В тот день вечером Лиза еще раз пыталась вызвать Петра на откровенный разговор. Провожая на ночь в передок – в просторные горницы, в которых он теперь разживался, – она как бы невзначай спросила:
– Одному-то в двух избах не скучно?
– А чего скучать-то?
– Я думаю, всю жизнь вдвоем, а теперь один…
– Ерунда! – опять, как давеча, отшутился Петр. – В мои годы пора уже и без подпорок жить.
А войдя в избу, он пал, не раздеваясь, на разостланную прямо на полу постель и долго лежал недвижно.
Все верно, все правильно: снились им в детстве одинаковые сны, жить друг без друга не могли. Да и только ли в детстве? Когда в армии разлучили их – в разные части направили, чтобы не путать друг с другом, – они, к потехе и забаве начальства, плакали от отчаянья.
Но верно и другое – неприязнь, ненависть к брату, которая все чаще и чаще стала накатывать на него. Потому что из-за кого у него вся жизнь вразлом? Кто виноват, что у него не было молодости?

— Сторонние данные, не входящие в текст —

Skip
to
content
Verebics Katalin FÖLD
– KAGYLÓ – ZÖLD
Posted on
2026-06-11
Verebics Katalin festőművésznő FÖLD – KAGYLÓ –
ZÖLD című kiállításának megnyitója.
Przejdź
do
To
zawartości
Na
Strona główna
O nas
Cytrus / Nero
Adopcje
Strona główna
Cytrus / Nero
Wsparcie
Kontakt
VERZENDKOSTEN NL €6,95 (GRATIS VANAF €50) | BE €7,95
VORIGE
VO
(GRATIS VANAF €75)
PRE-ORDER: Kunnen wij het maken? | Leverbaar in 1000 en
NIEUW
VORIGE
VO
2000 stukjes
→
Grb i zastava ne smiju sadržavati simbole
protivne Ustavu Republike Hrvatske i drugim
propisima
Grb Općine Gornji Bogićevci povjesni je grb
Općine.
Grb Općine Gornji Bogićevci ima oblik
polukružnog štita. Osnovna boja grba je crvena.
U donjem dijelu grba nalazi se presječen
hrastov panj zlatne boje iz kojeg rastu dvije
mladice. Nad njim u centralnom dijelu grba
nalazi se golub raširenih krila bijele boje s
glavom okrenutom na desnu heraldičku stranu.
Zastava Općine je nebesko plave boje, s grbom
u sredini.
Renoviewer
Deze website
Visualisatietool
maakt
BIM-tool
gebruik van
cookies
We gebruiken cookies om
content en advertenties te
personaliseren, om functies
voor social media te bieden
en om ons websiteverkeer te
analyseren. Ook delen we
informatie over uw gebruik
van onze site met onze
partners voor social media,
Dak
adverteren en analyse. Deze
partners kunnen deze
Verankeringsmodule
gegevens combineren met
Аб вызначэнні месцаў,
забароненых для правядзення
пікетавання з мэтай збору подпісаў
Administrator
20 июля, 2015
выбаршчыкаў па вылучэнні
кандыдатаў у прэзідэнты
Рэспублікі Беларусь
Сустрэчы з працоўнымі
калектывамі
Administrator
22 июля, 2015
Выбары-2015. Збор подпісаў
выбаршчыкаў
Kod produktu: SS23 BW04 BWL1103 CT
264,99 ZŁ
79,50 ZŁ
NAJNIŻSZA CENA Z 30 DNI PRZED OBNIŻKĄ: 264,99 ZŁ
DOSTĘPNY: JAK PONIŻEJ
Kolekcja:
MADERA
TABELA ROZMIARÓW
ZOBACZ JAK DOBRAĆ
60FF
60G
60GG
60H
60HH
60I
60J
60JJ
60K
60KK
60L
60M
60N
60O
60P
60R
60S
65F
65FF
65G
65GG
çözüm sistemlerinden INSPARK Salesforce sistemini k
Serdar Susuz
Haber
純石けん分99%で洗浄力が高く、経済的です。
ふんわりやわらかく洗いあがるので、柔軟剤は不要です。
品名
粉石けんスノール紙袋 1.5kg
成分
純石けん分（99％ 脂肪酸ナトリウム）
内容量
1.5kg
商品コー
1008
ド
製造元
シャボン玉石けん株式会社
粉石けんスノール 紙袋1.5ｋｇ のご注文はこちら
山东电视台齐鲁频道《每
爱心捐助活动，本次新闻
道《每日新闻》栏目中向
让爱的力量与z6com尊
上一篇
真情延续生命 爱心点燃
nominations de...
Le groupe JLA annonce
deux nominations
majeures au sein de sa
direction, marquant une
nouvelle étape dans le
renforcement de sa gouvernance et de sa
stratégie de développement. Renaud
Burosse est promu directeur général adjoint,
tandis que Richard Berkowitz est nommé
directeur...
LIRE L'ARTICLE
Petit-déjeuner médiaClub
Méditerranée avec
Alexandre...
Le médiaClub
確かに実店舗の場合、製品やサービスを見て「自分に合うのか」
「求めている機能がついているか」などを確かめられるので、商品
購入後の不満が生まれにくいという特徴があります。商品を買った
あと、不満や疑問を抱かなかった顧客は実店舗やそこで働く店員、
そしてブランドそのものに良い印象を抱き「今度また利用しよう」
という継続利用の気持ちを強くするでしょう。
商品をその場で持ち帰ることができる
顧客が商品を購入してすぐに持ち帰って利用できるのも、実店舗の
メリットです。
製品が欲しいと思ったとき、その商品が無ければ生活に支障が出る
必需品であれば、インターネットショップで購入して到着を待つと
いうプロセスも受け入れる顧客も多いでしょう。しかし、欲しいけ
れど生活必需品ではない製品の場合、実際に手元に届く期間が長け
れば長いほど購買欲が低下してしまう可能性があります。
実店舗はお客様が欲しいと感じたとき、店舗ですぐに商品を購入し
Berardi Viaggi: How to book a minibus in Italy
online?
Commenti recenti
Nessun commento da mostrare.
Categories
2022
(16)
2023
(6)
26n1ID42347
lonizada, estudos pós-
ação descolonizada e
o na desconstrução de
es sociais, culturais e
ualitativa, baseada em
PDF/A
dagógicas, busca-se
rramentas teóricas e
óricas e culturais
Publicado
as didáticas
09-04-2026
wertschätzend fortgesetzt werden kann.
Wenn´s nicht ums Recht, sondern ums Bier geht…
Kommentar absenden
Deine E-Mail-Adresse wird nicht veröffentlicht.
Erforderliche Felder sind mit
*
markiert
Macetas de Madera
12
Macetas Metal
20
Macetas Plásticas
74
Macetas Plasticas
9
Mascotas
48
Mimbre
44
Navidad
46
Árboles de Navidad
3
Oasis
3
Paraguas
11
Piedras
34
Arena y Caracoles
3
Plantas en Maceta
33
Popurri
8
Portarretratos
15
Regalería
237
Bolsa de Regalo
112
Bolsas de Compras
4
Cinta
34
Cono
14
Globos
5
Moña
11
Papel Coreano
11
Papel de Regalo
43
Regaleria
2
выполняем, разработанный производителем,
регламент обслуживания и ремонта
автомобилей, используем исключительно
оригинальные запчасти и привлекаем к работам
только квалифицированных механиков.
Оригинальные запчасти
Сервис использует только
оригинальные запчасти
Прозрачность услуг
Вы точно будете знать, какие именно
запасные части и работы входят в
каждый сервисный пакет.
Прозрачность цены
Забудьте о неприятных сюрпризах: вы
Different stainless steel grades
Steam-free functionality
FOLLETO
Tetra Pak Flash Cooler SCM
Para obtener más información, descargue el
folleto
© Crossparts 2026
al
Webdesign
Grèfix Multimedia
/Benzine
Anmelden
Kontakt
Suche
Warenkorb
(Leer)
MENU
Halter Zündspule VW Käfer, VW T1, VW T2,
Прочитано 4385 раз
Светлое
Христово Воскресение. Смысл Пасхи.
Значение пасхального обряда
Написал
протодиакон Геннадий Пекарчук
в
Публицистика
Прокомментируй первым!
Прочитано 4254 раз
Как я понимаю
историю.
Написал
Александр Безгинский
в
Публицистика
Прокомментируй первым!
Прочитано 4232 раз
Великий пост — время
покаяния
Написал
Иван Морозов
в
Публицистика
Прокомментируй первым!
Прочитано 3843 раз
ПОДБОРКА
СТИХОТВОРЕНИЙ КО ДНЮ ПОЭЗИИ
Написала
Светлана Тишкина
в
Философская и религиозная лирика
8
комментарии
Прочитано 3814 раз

Ох это вечернее образование, будь оно трижды проклято! Шесть лет на износ, шесть лет беспрерывной каторги! Восемь часов у станка, четыре часа лекций и семинаров в институте. А подготовка к занятиям дома? А экзамены, зачеты? А сколько времени уходит на всякие разъезды, мотания по библиотекам, читальням? Экономишь часы и минуты на всем: на сне, на отдыхе (ни единого выходного за все шесть лет!), на еде (чего где на ходу схватишь, и ладно), даже на бане экономишь…
Григорий первый не выдержал – упал в обморок прямо на улице. Но и тогда они не сдались. Старший брат наказал учиться – какой может быть разговор! Только теперь они порешили так: сперва выучиться Петру, и обязательно на дневном, а Григорию – вторым заходом.
Петр выучился, получил диплом инженера. А Григорий… А Григорий к тому времени стал инвалидом. По две смены вкалывал он, чтобы мог спокойно учиться брат. И кончилось все это в конце концов катастрофой.
В тот день, когда Григорий попал в больницу, Петр, сидя у его изголовья, дал себе слово: до тех пор не жениться, до тех пор не знать радостей в жизни, пока не выздоровеет брат.